> _Quoted passage_
=-=-=-=-=
Llm Discovery Advances Vision Models with Non-Standard Channel Priors and Vast Data Generation

Optimising the architecture of deep neural networks, specifically the configuration of channels within layers, remains a significant challenge due to the vast number of possibilities and computational limitations. Tolgay Atinc Uzun, Dmitry Ignatov, and Radu Timofte from the University of Würzburg present a novel approach utilising Large Language Models (LLMs) to navigate this complex search space. Their research explores an LLM-driven Neural Architecture Search (NAS) framework, framing the process as a series of code generation tasks informed by model performance. By generating a substantial dataset of valid network configurations using Abstract Syntax Tree (AST) mutations, the team overcomes the issue of limited training data and enables the LLM to learn the subtle relationships between channel arrangements and resulting accuracy. This work demonstrates statistically significant improvements on the CIFAR-100 dataset, suggesting LLMs can effectively internalise and apply domain-specific knowledge to optimise deep learning models.

This research investigates an LLM-driven NAS framework for channel configuration, framing the search process as a sequence of conditional code generation tasks. These mutated networks, while not necessarily high-performing themselves, provide the LLM with sufficient data to learn the rules of valid architectural construction.

The approach centres on iteratively generating candidate architectures, evaluating their performance, and using the results to guide the LLM’s subsequent code generation. This iterative process allows the LLM to learn a policy for generating architectures that are both valid and likely to perform well, represented as code for direct implementation and evaluation. By leveraging the LLM’s ability to understand and generate code, the framework bypasses the limitations of traditional NAS methods. The use of AST mutations to generate a large corpus of valid architectures allows the LLM to learn a robust policy for architectural refinement, simplifying implementation and facilitating rapid experimentation and optimisation. These methods generally treat a model’s definition as a fixed graph, failing to utilise the underlying semantic structure of the code itself. The study specifically concentrates on optimising channel configurations within neural networks, modifying layer widths while ensuring consistency across interconnected components. A large dataset was programmatically generated to train the LLM, enabling it to learn both the correct syntax for execution and the relationship between channel dimensions and resulting performance. This allows the LLM to function as an optimiser, iteratively refining architectures with the goal of improving accuracy, validated using the CIFAR-100 dataset with statistically significant improvements. The research team formulated the process as a sequence of conditional code generation tasks, utilising an LLM to refine network specifications based on performance data. Experiments conducted on the CIFAR-100 dataset demonstrate statistically significant improvements in accuracy through this LLM-driven NAS framework.
=-=-=-=-=
> _Dataset_
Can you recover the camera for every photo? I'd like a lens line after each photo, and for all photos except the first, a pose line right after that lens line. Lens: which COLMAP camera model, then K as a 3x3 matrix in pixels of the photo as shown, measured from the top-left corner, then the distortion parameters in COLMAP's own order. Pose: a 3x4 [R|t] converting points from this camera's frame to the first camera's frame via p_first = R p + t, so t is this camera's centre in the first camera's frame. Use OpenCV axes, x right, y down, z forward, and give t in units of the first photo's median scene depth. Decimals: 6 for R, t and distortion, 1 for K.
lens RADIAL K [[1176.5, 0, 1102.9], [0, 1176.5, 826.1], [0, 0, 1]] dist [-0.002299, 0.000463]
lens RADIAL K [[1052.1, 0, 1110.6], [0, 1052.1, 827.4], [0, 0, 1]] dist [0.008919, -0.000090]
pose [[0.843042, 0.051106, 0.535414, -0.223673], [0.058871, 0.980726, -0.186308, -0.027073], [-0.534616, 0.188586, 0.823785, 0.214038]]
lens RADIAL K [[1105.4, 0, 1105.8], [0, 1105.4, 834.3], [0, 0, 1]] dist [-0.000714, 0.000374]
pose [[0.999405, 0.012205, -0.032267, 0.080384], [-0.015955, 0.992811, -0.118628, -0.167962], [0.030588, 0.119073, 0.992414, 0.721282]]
=-=-=-=-=
> _Required work_
1 > Write out the article on LLM-driven architecture search word for word, the stretch from "This research investigates" through "valid architectural construction.".
2 > Answer these from the article on LLM-driven architecture search:
(a) At which university are the three researchers based?
(b) What method was used to produce the large dataset of valid network configurations?
(c) Which aspect of neural networks does the study specifically focus on optimizing?
3 > Continue the article on LLM-driven architecture search from where it stops.
The data is not needed for anything here.

> _Responses in order_
1 >
This research investigates an LLM-driven NAS framework for channel configuration, framing the search process as a sequence of conditional code generation tasks. These mutated networks, while not necessarily high-performing themselves, provide the LLM with sufficient data to learn the rules of valid architectural construction.

2 >
(a) The University of Würzburg.
(b) Abstract Syntax Tree (AST) mutations.
(c) Channel configurations within the networks, meaning the layer widths.

3 >
The team successfully trained the LLM to acquire domain-specific architectural priors, enabling it to distinguish optimised designs from random configurations. This programmatic bootstrapping mechanism, utilising AST manipulation, generated a large dataset of syntactically valid and tensor-consistent network variants, resolving the initialisation problem common in learning-based search methods. The study focused specifically on optimising channel configurations, requiring the maintenance of consistency across network components like residual connections. Training on the programmatically generated dataset allowed the LLM to learn both the syntax required for executable code and the correlation between channel dimensions and overall performance.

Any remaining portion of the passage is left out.